Solo Kattrin, la hija muda de Madre Coraje, aporta un poco de luz a las amargas contradicciones de esta pieza teatral. La mudez de Kattrin, provocada justamente por la guerra, puede leerse sin ningún problema como la consciencia silenciada, pero jamás aplacable, de la sociedad sometida. Kattrin encarna también la maternidad y la fertilidad truncadas por la guerra, primero debido a su afonía, luego a las atroces marcas que la violación le ha dejado. Ella, como sus fallecidos hermanos, está exenta de contradicciones, quizá porque todos ellos representan una nueva generación de hombres, capaz tanto de asumir como de rechazar los errores de sus precursores, de sus padres. Y eso último será lo que hará Kattrin. Privada de su voz, así como de la posibilidad de satisfacer sus instintos maternales, cuando vea la guerra acechar amenazadoramente la ciudad católica y a los niños que en ella residen, estallará en una ola de espontánea heroicidad, y mediante el redoble de un tambor avisará, ante la mirada asombrada de unos campesinos y aun a costa de su propia vida, los desprevenidos habitantes de la ciudad. Kattrin habrá así superado las contradicciones inherentes a la obra y actuado en pro de la humanidad, al margen de patriotismos e intereses. Su sacrificio no será en vano: no solo salvará la ciudad del sangriento ataque, sino que abrirá la puerta a un nuevo momento para el hombre, y pronto su mensaje de esperanza tomará relieve en el joven hijo de los campesinos, que animará su acción con gritos de entusiasmo. Con Kattrin la contradicción alcanza su fin, y se prepara el terreno para el cambio. Pero solo de los hombres depende que tal cambio llegue a ser una realidad.

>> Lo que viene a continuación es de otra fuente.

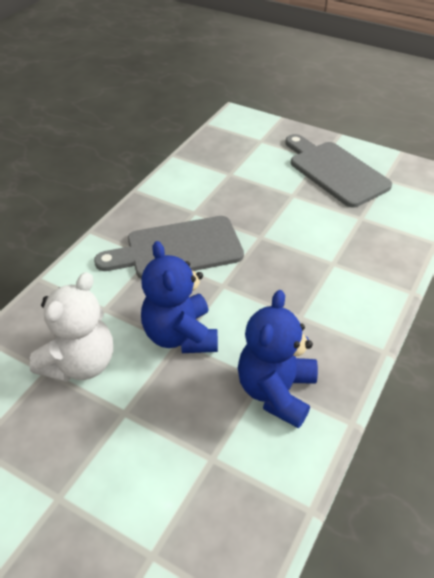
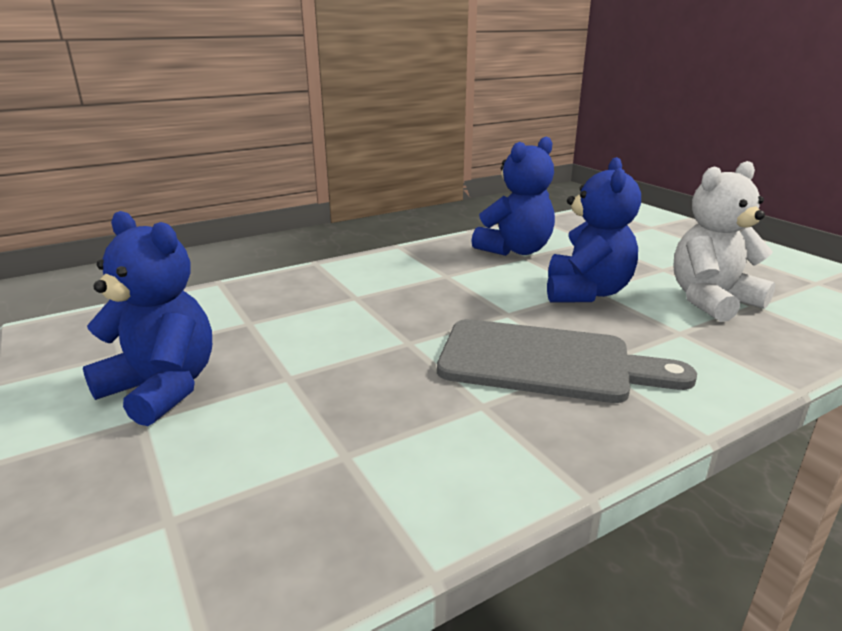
camera: 150 degrees left, 20 degrees down
grey cutting board [285,134,392,207] -> blue teddy bear [83,211,212,426]

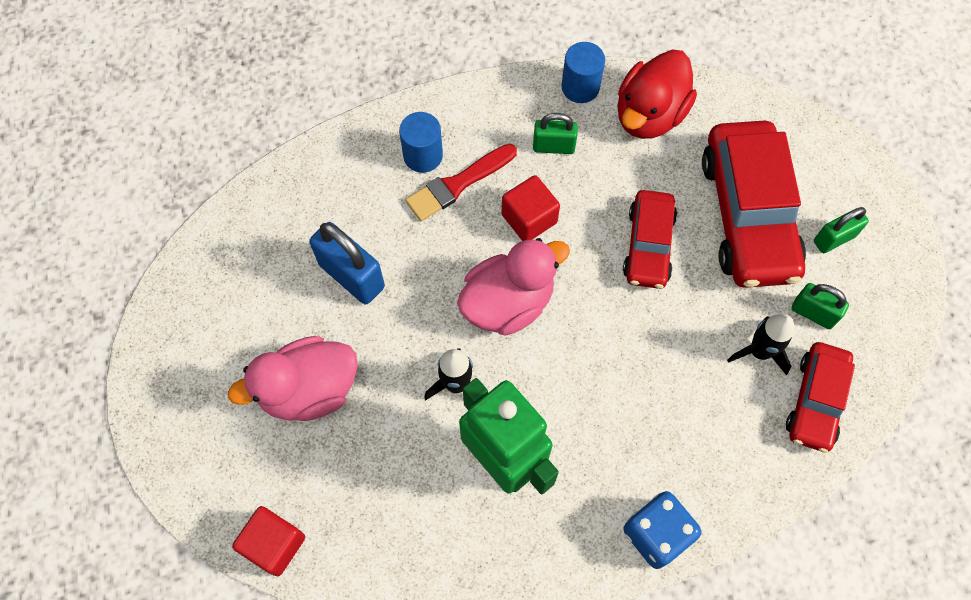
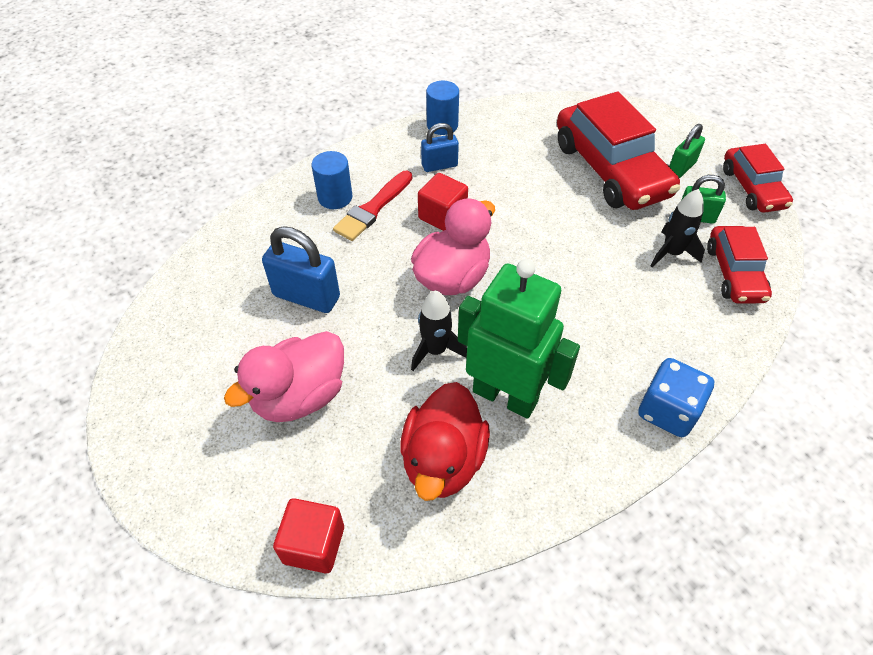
camera: 20 degrees left, 15 degrees down
green padlock [533,113,578,154] -> blue padlock [421,123,459,172]
red duck [617,50,697,139] -> red duck moved to [400,382,490,501]
red car [623,190,677,289] -> red car moved to [723,144,793,213]

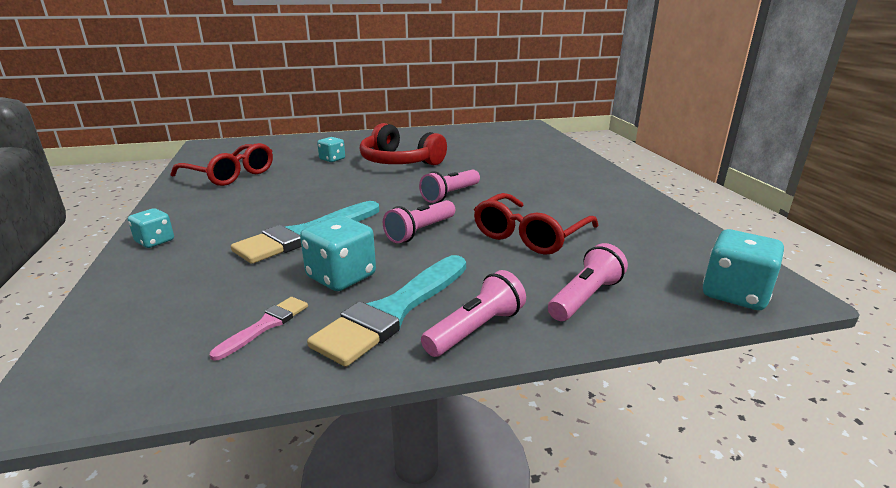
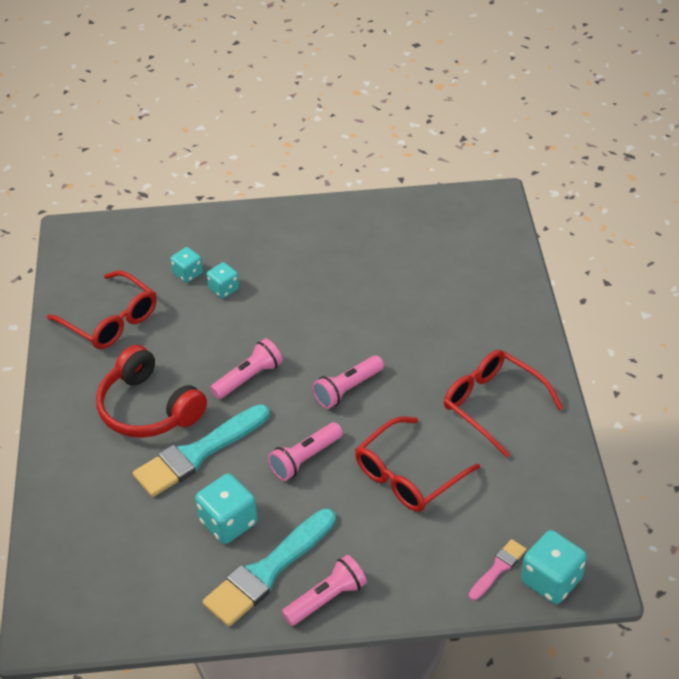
camera: 10 degrees right, 20 degrees up
turquoise dice [128,208,174,248] -> turquoise dice moved to [170,247,203,283]
pink brush [210,297,308,361] -> pink brush moved to [469,539,527,600]
red headphones [360,123,447,165] -> red headphones moved to [96,345,207,438]
pink flashlight [548,243,628,321] -> pink flashlight moved to [210,338,283,399]
none -> red glasses [444,350,563,458]

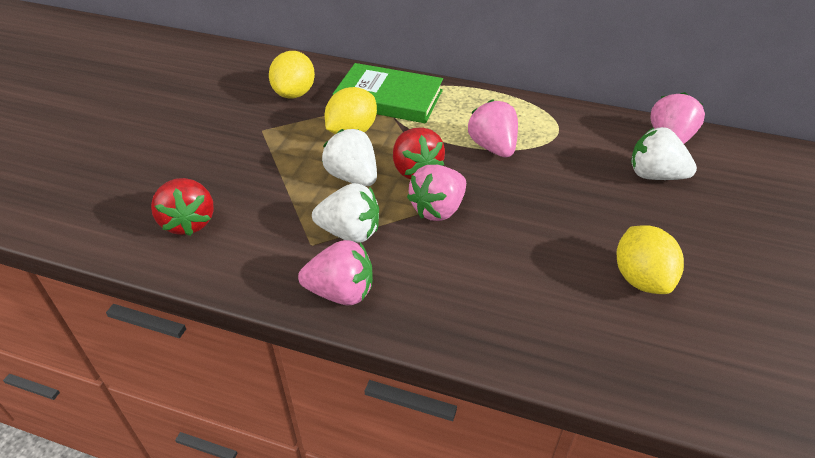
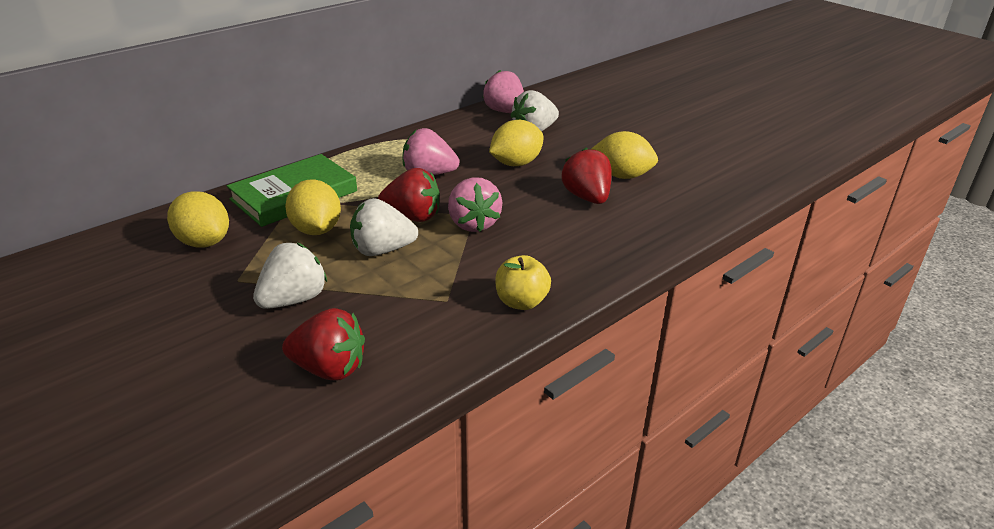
camera: 60 degrees left, 10 degrees down
pink strawberry [298,240,373,306] -> yellow apple [495,255,551,310]
white strawberry [312,183,379,243] -> white strawberry moved to [253,243,327,309]
none -> yellow lemon [489,120,544,166]
none -> red strawberry [562,147,612,204]

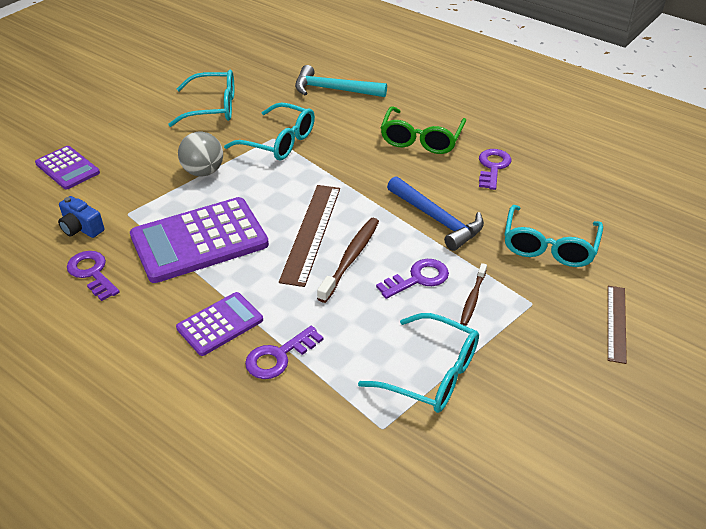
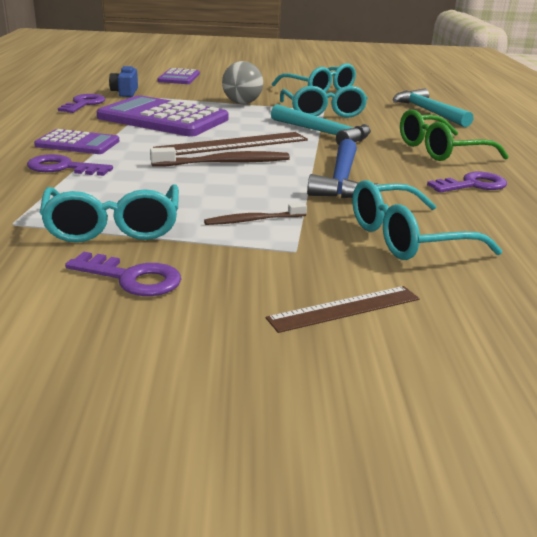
camera: 50 degrees right, 15 degrees down
purple key [376,259,449,299] -> purple key moved to [65,252,181,296]
none -> turquoise hammer [271,104,371,145]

Para Madre Coraje, sin embargo, el momento ha pasado. Perdidos todos sus hijos (marcados con cruces negras ya al principio de la obra), la contradicción ha acabado devorando lo que de bueno había en ella. Ni en su vástago Eilif puede poner la esperanza, puesto que aunque ignora su muerte, intuye sin embargo la inevitable ruina del joven soldado. ¿Qué hacer? «Tengo que volver a los negocios», sentenciará, con desolado afán, ante el cuerpo sin vida de su hija. Pero ¿qué negocios quedan para esta madre huérfana de hijos? Como una letanía, la terrible voz de la guerra retoma entonces, a lo lejos, su tonada sonámbula e inagotable.